══ Passage shown ══

Matrix Product State (MPS)  is based on a type of tensor network simulation, which gives an approximation of the output
states :cite:p:`schollwock2011density`, :cite:p:`oh2021classical`.
As the Stepper, MPS backend does the computation on each component of the circuits one-by-one, and not on the whole unitary, but has the unique feature of performing approximate state evolution.
The states are represented by tensors, which are then updated at each component.
These tensors can be seen as a big set of matrices, and the approximation is done by choosing the dimension of these matrices, called the *bond* dimension.

Stepper
^^^^^^^

This simulator takes a totally different approach. Without computing the circuit's overall unitary matrix first,
it applies the unitary matrix associated with the components in each layer of the circuit one-by-one,
simulating the evolution of the statevector. The complexity of this backend is therefore proportional to the
number of components. It enables simple debugging of circuits by exposing intermediate states.

The `Stepper` formerly a `backend` is a `simulator` since Perceval 0.9.

.. rubric:: Footnotes

.. [1] Those backends technically support sampling, but to do so, they need to compute the full output distribution then
       sample on it, which is totally inefficient.
.. [#] Following the methodology presented at https://the-walrus.readthedocs.io/en/latest/gallery/permanent_tutorial.html.

═══

## [Exercise]
Reproduce the simulator backends text word for word, from "This simulator takes" to "exposing intermediate states.".

══ Information given ══

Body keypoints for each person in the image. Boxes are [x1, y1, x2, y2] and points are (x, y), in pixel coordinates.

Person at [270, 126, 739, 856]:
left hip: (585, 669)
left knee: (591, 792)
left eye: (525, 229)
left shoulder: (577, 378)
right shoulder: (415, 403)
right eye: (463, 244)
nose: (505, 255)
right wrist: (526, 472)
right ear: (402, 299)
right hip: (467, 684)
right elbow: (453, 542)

═══
══ Information given ══

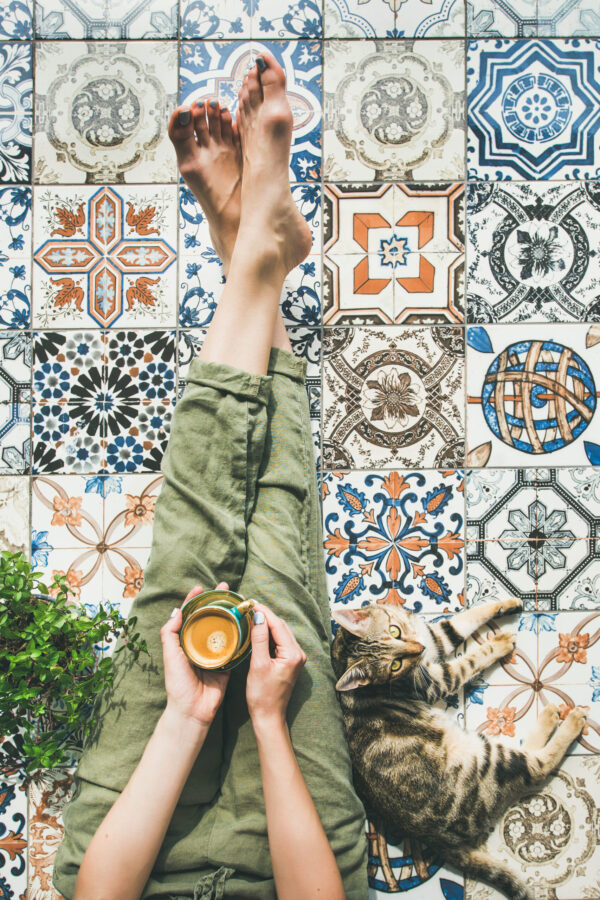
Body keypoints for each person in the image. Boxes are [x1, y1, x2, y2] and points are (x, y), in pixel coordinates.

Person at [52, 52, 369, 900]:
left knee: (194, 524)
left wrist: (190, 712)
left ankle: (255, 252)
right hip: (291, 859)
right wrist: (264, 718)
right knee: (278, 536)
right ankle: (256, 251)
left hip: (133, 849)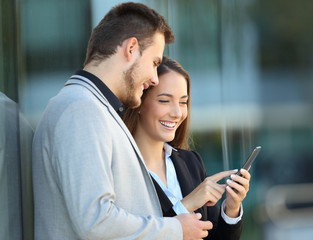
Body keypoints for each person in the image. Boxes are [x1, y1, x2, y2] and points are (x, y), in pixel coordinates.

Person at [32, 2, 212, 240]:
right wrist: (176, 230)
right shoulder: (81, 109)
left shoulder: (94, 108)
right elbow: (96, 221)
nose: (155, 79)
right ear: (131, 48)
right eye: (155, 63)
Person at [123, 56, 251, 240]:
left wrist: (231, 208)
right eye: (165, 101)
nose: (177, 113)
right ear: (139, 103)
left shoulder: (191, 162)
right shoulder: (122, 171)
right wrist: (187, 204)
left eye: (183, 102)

═══

## [Response area]
This simulator takes a totally different approach. Without computing the circuit's overall unitary matrix first,
it applies the unitary matrix associated with the components in each layer of the circuit one-by-one,
simulating the evolution of the statevector. The complexity of this backend is therefore proportional to the
number of components. It enables simple debugging of circuits by exposing intermediate states.